McTiernan, who has conducted numerous studies on exercise as it relates to cancer prevention and survivorship, called the NCI study well-designed and well-conducted, and said the data used was from “very, well-respected cohort studies,” including the American Cancer Society’s Cancer Prevention Study; the Swedish Cancer Society and NCI’s Women’s Lifestyle and Health Study; and the Women’s Health Study and Physicians’ Health Study at Brigham and Women’s Hospital and Harvard Medical School.

There were some drawbacks, however. Although participants were fairly evenly split gender-wise, most of the participants were white, providing little information on the cancer-busting benefits of exercise in minorities.
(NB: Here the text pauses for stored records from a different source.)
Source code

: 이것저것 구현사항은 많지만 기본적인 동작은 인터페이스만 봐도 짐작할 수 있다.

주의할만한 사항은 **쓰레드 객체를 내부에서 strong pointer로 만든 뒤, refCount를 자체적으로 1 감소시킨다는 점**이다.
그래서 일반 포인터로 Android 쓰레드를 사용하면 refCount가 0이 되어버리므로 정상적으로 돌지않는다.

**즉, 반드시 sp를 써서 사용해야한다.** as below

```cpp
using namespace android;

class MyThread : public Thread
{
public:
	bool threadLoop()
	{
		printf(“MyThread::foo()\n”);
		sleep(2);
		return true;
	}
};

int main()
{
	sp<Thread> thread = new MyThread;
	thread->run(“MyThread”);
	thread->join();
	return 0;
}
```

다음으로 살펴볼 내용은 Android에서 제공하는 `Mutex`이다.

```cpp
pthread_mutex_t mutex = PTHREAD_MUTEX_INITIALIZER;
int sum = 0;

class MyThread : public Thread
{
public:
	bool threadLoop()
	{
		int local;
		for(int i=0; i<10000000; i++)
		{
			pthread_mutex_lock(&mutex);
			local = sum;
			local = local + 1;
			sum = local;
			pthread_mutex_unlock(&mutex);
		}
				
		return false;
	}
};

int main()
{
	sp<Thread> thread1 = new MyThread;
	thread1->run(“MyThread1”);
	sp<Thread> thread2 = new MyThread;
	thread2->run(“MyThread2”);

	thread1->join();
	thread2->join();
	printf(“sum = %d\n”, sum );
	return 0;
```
Information on the type of exercise was also limited, McTiernan said, with most of the activity recorded being aerobic (think running, walking, jogging or biking).

“It gives no information on associations with strength training,” she said. “Based on these findings, we can’t say what exercise and how much.”
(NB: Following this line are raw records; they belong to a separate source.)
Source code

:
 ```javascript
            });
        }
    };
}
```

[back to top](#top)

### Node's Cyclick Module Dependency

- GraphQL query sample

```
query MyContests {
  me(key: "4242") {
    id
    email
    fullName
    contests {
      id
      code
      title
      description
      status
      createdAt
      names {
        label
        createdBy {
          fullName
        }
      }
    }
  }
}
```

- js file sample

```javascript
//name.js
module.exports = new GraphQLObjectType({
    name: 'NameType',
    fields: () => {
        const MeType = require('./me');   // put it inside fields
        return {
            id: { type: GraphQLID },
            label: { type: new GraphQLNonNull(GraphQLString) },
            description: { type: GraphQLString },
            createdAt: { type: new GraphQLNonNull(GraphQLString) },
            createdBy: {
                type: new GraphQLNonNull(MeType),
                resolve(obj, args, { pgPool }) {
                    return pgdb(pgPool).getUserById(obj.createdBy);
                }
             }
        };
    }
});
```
She also noted the participants’ physical activity was all self-reported, which could be problematic since researchers have discovered that “people over-report their level of activity.”
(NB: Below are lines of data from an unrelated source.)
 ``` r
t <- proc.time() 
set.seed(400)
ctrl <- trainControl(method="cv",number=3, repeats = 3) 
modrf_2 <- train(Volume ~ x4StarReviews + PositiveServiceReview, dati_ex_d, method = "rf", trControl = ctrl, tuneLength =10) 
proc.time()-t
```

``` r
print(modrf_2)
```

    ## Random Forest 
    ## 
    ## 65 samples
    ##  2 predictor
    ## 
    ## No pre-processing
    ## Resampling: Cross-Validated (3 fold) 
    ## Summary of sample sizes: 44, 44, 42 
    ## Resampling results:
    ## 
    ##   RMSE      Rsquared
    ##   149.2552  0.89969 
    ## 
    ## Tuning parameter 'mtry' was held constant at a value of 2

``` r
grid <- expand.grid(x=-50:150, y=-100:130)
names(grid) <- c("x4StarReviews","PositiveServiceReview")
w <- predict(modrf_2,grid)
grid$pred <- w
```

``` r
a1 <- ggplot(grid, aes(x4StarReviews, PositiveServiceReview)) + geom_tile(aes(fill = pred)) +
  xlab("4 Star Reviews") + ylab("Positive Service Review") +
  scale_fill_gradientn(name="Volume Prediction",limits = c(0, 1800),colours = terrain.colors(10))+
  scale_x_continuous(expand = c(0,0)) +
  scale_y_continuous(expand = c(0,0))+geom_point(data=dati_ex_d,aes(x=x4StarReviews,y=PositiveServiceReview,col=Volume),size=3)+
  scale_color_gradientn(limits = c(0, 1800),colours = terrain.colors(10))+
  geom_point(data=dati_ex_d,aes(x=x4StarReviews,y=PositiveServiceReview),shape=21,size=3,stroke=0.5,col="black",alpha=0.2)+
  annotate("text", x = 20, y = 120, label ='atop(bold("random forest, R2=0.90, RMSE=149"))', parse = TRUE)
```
Despite the drawbacks, McTiernan was enthusiastic about the findings and their public health implications.

“I’d say it’s one more reason to stay active,” she said. “It’s not a guarantee but it’s probably going to reduce risk for several cancers.”

And considering the bump in malignant melanoma, she added this advice: “Those who choose to exercise outdoors, which I highly recommend, need to use sun protection to avoid the adverse effect of sun on melanoma and other skin cancers.”